--- Dataset excerpts ---

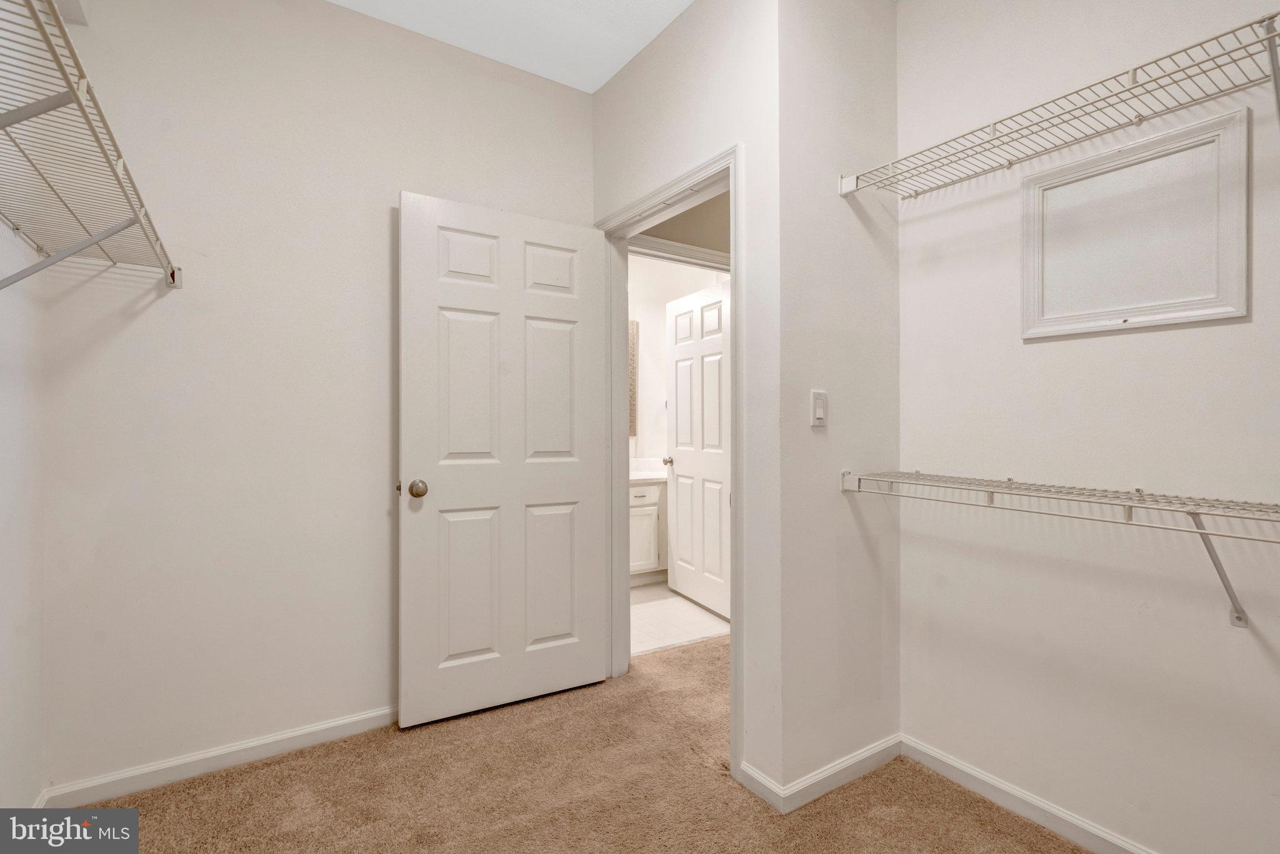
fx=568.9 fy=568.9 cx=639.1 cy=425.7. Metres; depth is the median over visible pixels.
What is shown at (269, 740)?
baseboard
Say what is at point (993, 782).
baseboard
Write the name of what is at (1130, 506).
lower wire shelf
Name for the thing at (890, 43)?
side wall
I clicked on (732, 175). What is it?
door frame
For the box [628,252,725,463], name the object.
bathroom wall
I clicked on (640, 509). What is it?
bathroom vanity
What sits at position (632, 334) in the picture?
mirror
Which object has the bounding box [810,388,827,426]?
light switch
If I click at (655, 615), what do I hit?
tile floor
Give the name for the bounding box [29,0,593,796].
back wall
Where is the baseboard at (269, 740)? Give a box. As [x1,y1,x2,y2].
[38,705,398,806]
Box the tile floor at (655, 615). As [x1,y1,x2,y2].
[629,580,728,656]
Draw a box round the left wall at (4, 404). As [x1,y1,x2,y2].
[0,213,44,820]
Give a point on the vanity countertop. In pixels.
(655, 476)
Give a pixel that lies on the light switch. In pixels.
(820, 407)
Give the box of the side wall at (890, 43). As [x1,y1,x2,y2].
[773,0,901,809]
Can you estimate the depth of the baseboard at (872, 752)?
1.84 m
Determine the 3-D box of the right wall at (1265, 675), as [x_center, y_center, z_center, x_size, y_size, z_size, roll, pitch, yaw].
[1.481,-0.211,1.292,0.125,2.764,1.969,0,0,-34]
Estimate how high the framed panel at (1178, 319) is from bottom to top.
0.483 m
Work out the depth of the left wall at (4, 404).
1.54 m
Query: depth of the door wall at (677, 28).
1.85 m
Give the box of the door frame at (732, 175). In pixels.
[593,148,740,775]
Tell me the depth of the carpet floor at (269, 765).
1.80 m
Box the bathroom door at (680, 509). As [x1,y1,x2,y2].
[665,279,731,618]
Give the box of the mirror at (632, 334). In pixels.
[628,318,638,436]
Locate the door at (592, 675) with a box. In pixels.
[395,190,609,727]
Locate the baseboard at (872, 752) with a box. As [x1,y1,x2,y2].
[740,733,905,813]
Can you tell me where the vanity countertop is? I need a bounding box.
[629,456,668,482]
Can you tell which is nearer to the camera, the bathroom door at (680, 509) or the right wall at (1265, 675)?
the right wall at (1265, 675)
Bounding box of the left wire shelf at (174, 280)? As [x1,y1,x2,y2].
[0,0,180,291]
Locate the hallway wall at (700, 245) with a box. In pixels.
[631,188,729,265]
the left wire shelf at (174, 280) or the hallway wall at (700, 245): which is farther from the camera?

---

Description of the task.
The whole listing, pictures excluded, should be output exactly.

Response.
fx=568.9 fy=568.9 cx=639.1 cy=425.7. Metres; depth is the median over visible pixels.
What is shown at (269, 740)?
baseboard
Say what is at point (993, 782).
baseboard
Write the name of what is at (1130, 506).
lower wire shelf
Name for the thing at (890, 43)?
side wall
I clicked on (732, 175). What is it?
door frame
For the box [628,252,725,463], name the object.
bathroom wall
I clicked on (640, 509). What is it?
bathroom vanity
What sits at position (632, 334) in the picture?
mirror
Which object has the bounding box [810,388,827,426]?
light switch
If I click at (655, 615), what do I hit?
tile floor
Give the name for the bounding box [29,0,593,796].
back wall
Where is the baseboard at (269, 740)? Give a box. As [x1,y1,x2,y2].
[38,705,398,806]
Box the tile floor at (655, 615). As [x1,y1,x2,y2].
[629,580,728,656]
Draw a box round the left wall at (4, 404). As [x1,y1,x2,y2].
[0,213,44,820]
Give a point on the vanity countertop. In pixels.
(655, 476)
Give a pixel that lies on the light switch. In pixels.
(820, 407)
Give the box of the side wall at (890, 43). As [x1,y1,x2,y2].
[773,0,901,809]
Can you estimate the depth of the baseboard at (872, 752)?
1.84 m
Determine the 3-D box of the right wall at (1265, 675), as [x_center, y_center, z_center, x_size, y_size, z_size, roll, pitch, yaw].
[1.481,-0.211,1.292,0.125,2.764,1.969,0,0,-34]
Estimate how high the framed panel at (1178, 319) is from bottom to top.
0.483 m
Work out the depth of the left wall at (4, 404).
1.54 m
Query: depth of the door wall at (677, 28).
1.85 m
Give the box of the door frame at (732, 175). In pixels.
[593,148,740,775]
Tell me the depth of the carpet floor at (269, 765).
1.80 m
Box the bathroom door at (680, 509). As [x1,y1,x2,y2].
[665,279,731,618]
Give the box of the mirror at (632, 334). In pixels.
[628,318,638,436]
Locate the door at (592, 675) with a box. In pixels.
[395,190,609,727]
Locate the baseboard at (872, 752) with a box. As [x1,y1,x2,y2].
[740,733,905,813]
Can you tell me where the vanity countertop is? I need a bounding box.
[629,456,668,482]
Can you tell which is nearer to the camera, the bathroom door at (680, 509) or the right wall at (1265, 675)?
the right wall at (1265, 675)
Bounding box of the left wire shelf at (174, 280)? As [x1,y1,x2,y2].
[0,0,180,291]
Locate the hallway wall at (700, 245) with a box. In pixels.
[631,188,729,265]
the left wire shelf at (174, 280) or the hallway wall at (700, 245): which is farther from the camera?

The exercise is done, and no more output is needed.